The New York Times carries a story that is actually probably of more import than Fed announcement of not renewing the Treasury Bond program.

Wednesday’s ruling goes to the heart of one of the biggest trade issues pending between China and the West: whether intellectual property, like copyrighted songs, books and movies, should be granted the same kind of protection from discriminatory trade practices as manufactured goods.

In its petition to the W.T.O., the United States particularly criticized China’s requirement that most copyrighted material be imported through a few government-designated companies, which tend to be wholly owned or majority-owned by the government.

The panel condemned this, saying in its report that “it also appears that foreign individuals and enterprises, including those not invested or registered in China, are accorded treatment less favorable than that accorded to enterprises in China with respect to the right to trade.”

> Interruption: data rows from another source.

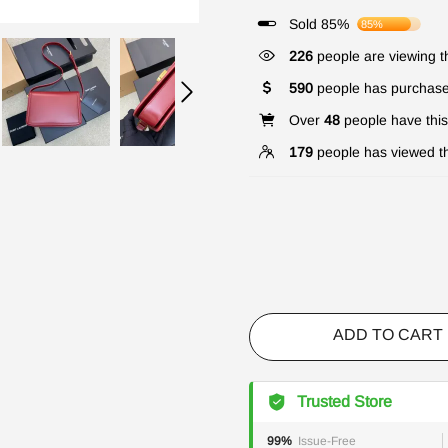
Sold 85%
85%
331
people are viewing th
590
people has purchase
Over
48
people have this 
179
people has viewed th
ADD TO CART
Trusted Store
99%
Issue-Free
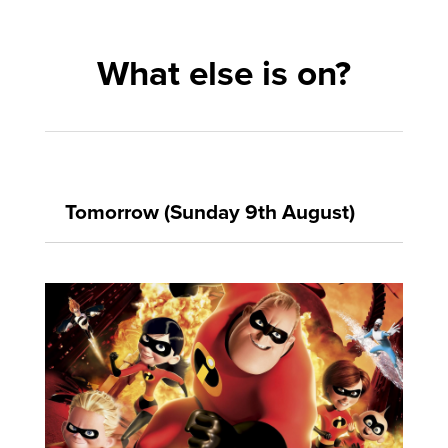
What else is on?
Tomorrow (Sunday 9th August)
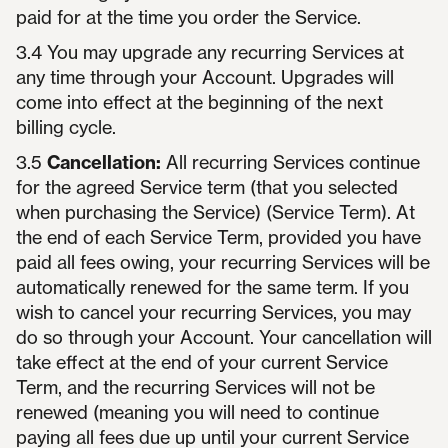
paid for at the time you order the Service.
3.4 You may upgrade any recurring Services at
any time through your Account. Upgrades will
come into effect at the beginning of the next
billing cycle.
3.5
Cancellation:
All recurring Services continue
for the agreed Service term (that you selected
when purchasing the Service) (Service Term). At
the end of each Service Term, provided you have
paid all fees owing, your recurring Services will be
automatically renewed for the same term. If you
wish to cancel your recurring Services, you may
do so through your Account. Your cancellation will
take effect at the end of your current Service
Term, and the recurring Services will not be
renewed (meaning you will need to continue
paying all fees due up until your current Service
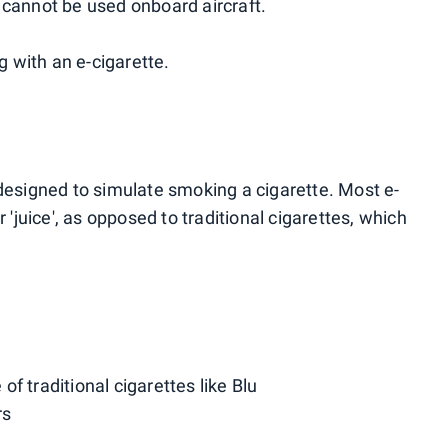
 cannot be used onboard aircraft.
ng with an e-cigarette.
 designed to simulate smoking a cigarette. Most e-
r 'juice', as opposed to traditional cigarettes, which
f traditional cigarettes like Blu
rs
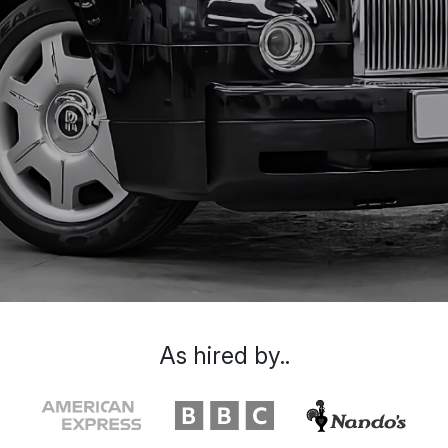
As hired by..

China in particular has been an enthusiastic supporter of the W.T.O. since its admittance in 2001, because the group’s free-trade rules have made it hard for other countries to impose antidumping and antisubsidy limits on Chinese exports. But the Chinese government has not removed heavy taxes on imported auto parts that were condemned by another W.T.O. panel in July 2008.

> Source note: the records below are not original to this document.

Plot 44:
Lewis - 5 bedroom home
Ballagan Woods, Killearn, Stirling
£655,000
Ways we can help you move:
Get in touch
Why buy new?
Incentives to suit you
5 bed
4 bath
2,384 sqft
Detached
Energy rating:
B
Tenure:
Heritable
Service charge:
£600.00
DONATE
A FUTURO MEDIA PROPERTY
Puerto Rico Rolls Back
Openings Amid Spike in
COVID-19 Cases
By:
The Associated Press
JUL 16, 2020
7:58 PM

Economic planners in Beijing have ordered government agencies not to buy imported goods for the country’s nearly $600 billion stimulus program except when no domestically produced goods are available. The government has set high domestic content requirements for the wind and solar power industries, and has rejected bids even by multinationals that erected factories in China to supply the local market.

The panel stopped short of endorsing an American requests for a ruling on whether Chinese censorship had unfairly restricted imports. The panel said that this question was outside its purview; for the same reason, the panel also declined to rule on whether China’s approval processes were too onerous for would-be distributors of imported entertainment.

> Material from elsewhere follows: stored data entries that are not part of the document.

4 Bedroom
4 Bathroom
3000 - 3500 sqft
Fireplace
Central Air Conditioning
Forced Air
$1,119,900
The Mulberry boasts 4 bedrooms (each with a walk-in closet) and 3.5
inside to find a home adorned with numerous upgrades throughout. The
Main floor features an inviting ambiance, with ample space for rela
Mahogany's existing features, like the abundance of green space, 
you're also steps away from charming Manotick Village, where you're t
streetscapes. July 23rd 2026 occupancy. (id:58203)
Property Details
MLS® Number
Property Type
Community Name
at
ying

Another example of a trade issue is noted that is recurring as well:

As the International Trade Commission considers comments on its recommendation to impose tariffs on Chinese tire imports, President Obama stands at a crossroads in the fight to rebuild the American economy.

President Obama has made a commitment in the past to uphold previously signed trade agreements. China, however, is violating these agreements by flooding the market with a massive 300 percent increase in tire imports in an attempt to wipe out American tire manufacturers. In 2004, China sent 14 million tires to the U.S. valued at $453 million. By last year, that had increased to 46 million tires valued at $1.7 billion.

This affects Canada as well, since many tires are made up north. Is the climate different enough from ‘no tariffs’ days to make for a different response? How does a trade policy respond to deal with these issues as we make adjustments in people’s livelihoods? What are the rules of this market situation?